:: RECORDS SUPPLIED

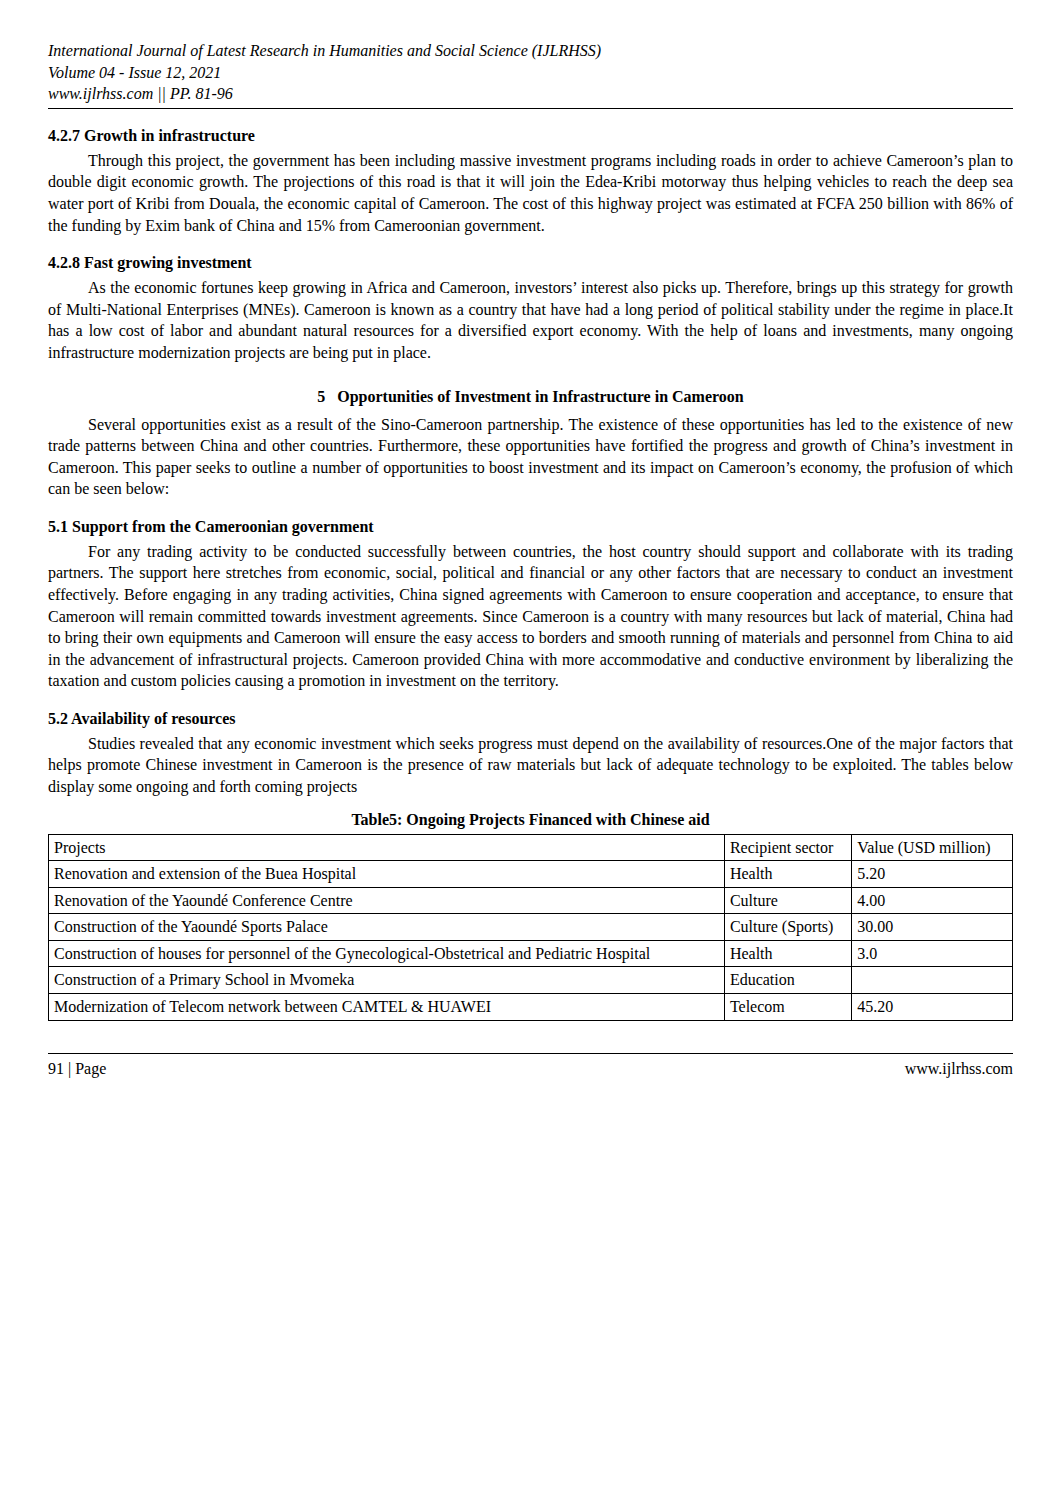International Journal of Latest Research in Humanities and Social Science (IJLRHSS)
Volume 04 - Issue 12, 2021
www.ijlrhss.com || PP. 81-96
4.2.7 Growth in infrastructure
Through this project, the government has been including massive investment programs including roads in order to achieve Cameroon’s plan to double digit economic growth. The projections of this road is that it will join the Edea-Kribi motorway thus helping vehicles to reach the deep sea water port of Kribi from Douala, the economic capital of Cameroon. The cost of this highway project was estimated at FCFA 250 billion with 86% of the funding by Exim bank of China and 15% from Cameroonian government.
4.2.8 Fast growing investment
As the economic fortunes keep growing in Africa and Cameroon, investors’ interest also picks up. Therefore, brings up this strategy for growth of Multi-National Enterprises (MNEs). Cameroon is known as a country that have had a long period of political stability under the regime in place.It has a low cost of labor and abundant natural resources for a diversified export economy. With the help of loans and investments, many ongoing infrastructure modernization projects are being put in place.
5 Opportunities of Investment in Infrastructure in Cameroon
Several opportunities exist as a result of the Sino-Cameroon partnership. The existence of these opportunities has led to the existence of new trade patterns between China and other countries. Furthermore, these opportunities have fortified the progress and growth of China’s investment in Cameroon. This paper seeks to outline a number of opportunities to boost investment and its impact on Cameroon’s economy, the profusion of which can be seen below:
5.1 Support from the Cameroonian government
For any trading activity to be conducted successfully between countries, the host country should support and collaborate with its trading partners. The support here stretches from economic, social, political and financial or any other factors that are necessary to conduct an investment effectively. Before engaging in any trading activities, China signed agreements with Cameroon to ensure cooperation and acceptance, to ensure that Cameroon will remain committed towards investment agreements. Since Cameroon is a country with many resources but lack of material, China had to bring their own equipments and Cameroon will ensure the easy access to borders and smooth running of materials and personnel from China to aid in the advancement of infrastructural projects. Cameroon provided China with more accommodative and conductive environment by liberalizing the taxation and custom policies causing a promotion in investment on the territory.
5.2 Availability of resources
Studies revealed that any economic investment which seeks progress must depend on the availability of resources.One of the major factors that helps promote Chinese investment in Cameroon is the presence of raw materials but lack of adequate technology to be exploited. The tables below display some ongoing and forth coming projects
Table5: Ongoing Projects Financed with Chinese aid
| Projects | Recipient sector | Value (USD million) |
| --- | --- | --- |
| Renovation and extension of the Buea Hospital | Health | 5.20 |
| Renovation of the Yaoundé Conference Centre | Culture | 4.00 |
| Construction of the Yaoundé Sports Palace | Culture (Sports) | 30.00 |
| Construction of houses for personnel of the Gynecological-Obstetrical and Pediatric Hospital | Health | 3.0 |
| Construction of a Primary School in Mvomeka | Education | |
| Modernization of Telecom network between CAMTEL & HUAWEI | Telecom | 45.20 |
91 | Page www.ijlrhss.com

::::

WHAT NEEDS TO BE DONE:
All lines above between those holding "Table5: Ongoing Projects" and "(Sports) | 30.00 |", inclusive, must be set down unchanged, and no other line may be included.

EXERCISE OUTPUT:
Table5: Ongoing Projects Financed with Chinese aid
| Projects | Recipient sector | Value (USD million) |
| --- | --- | --- |
| Renovation and extension of the Buea Hospital | Health | 5.20 |
| Renovation of the Yaoundé Conference Centre | Culture | 4.00 |
| Construction of the Yaoundé Sports Palace | Culture (Sports) | 30.00 |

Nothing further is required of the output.